== JOB ==
Set out the lines of the material from the one containing "Bauen im Bestan" through the one containing "Terlempar dan Alami Luka Serius" as a JSON list of strings, one string per line, leaving out blank lines.

== INPUT MATERIAL ==
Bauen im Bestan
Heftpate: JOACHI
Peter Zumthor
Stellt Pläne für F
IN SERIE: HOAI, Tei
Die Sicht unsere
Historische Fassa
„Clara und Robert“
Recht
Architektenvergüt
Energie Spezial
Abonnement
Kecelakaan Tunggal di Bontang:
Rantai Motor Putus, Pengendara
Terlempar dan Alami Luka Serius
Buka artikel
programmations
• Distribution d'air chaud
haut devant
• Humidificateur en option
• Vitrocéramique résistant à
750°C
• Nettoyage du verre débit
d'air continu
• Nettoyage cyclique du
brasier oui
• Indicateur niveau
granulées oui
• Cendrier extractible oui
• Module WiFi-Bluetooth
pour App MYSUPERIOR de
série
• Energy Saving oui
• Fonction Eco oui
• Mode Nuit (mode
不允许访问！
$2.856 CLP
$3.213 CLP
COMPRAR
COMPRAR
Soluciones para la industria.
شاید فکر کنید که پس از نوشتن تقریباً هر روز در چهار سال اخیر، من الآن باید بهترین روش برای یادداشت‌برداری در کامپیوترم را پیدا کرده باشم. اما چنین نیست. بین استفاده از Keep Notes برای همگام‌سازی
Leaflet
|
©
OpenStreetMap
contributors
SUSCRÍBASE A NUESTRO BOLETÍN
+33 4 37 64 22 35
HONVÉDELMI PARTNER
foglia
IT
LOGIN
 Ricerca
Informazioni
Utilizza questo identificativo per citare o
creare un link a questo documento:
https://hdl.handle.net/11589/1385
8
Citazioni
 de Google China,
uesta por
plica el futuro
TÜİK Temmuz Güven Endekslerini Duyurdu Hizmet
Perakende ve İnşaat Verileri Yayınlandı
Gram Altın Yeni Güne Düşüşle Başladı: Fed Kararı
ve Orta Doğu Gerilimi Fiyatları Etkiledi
==
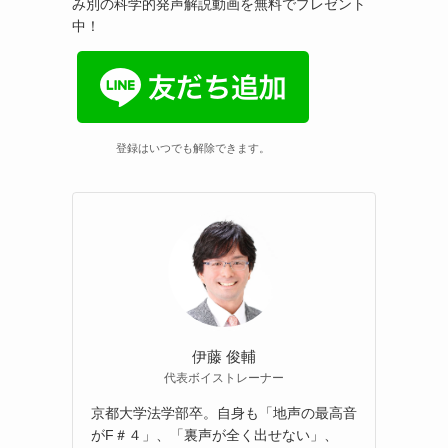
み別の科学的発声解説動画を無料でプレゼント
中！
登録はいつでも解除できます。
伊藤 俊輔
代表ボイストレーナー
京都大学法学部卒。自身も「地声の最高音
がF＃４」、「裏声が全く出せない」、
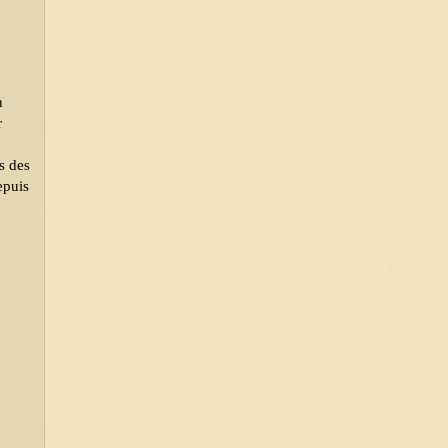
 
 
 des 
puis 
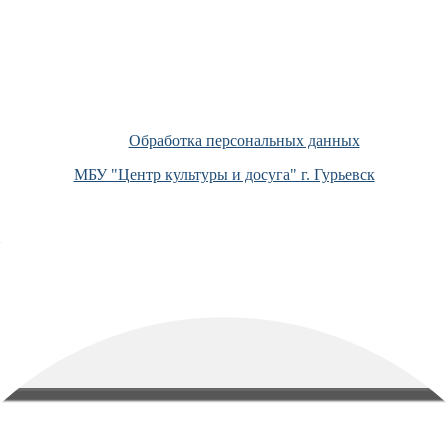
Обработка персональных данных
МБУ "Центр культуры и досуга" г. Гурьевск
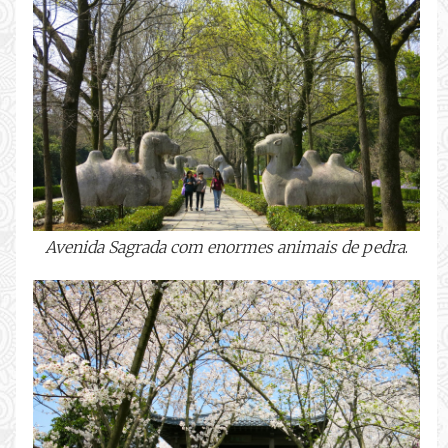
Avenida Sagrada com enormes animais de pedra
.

== RESPONSE ==
[
  "Bauen im Bestan",
  "Heftpate: JOACHI",
  "Peter Zumthor",
  "Stellt Pläne für F",
  "IN SERIE: HOAI, Tei",
  "Die Sicht unsere",
  "Historische Fassa",
  "„Clara und Robert“",
  "Recht",
  "Architektenvergüt",
  "Energie Spezial",
  "Abonnement",
  "Kecelakaan Tunggal di Bontang:",
  "Rantai Motor Putus, Pengendara",
  "Terlempar dan Alami Luka Serius"
]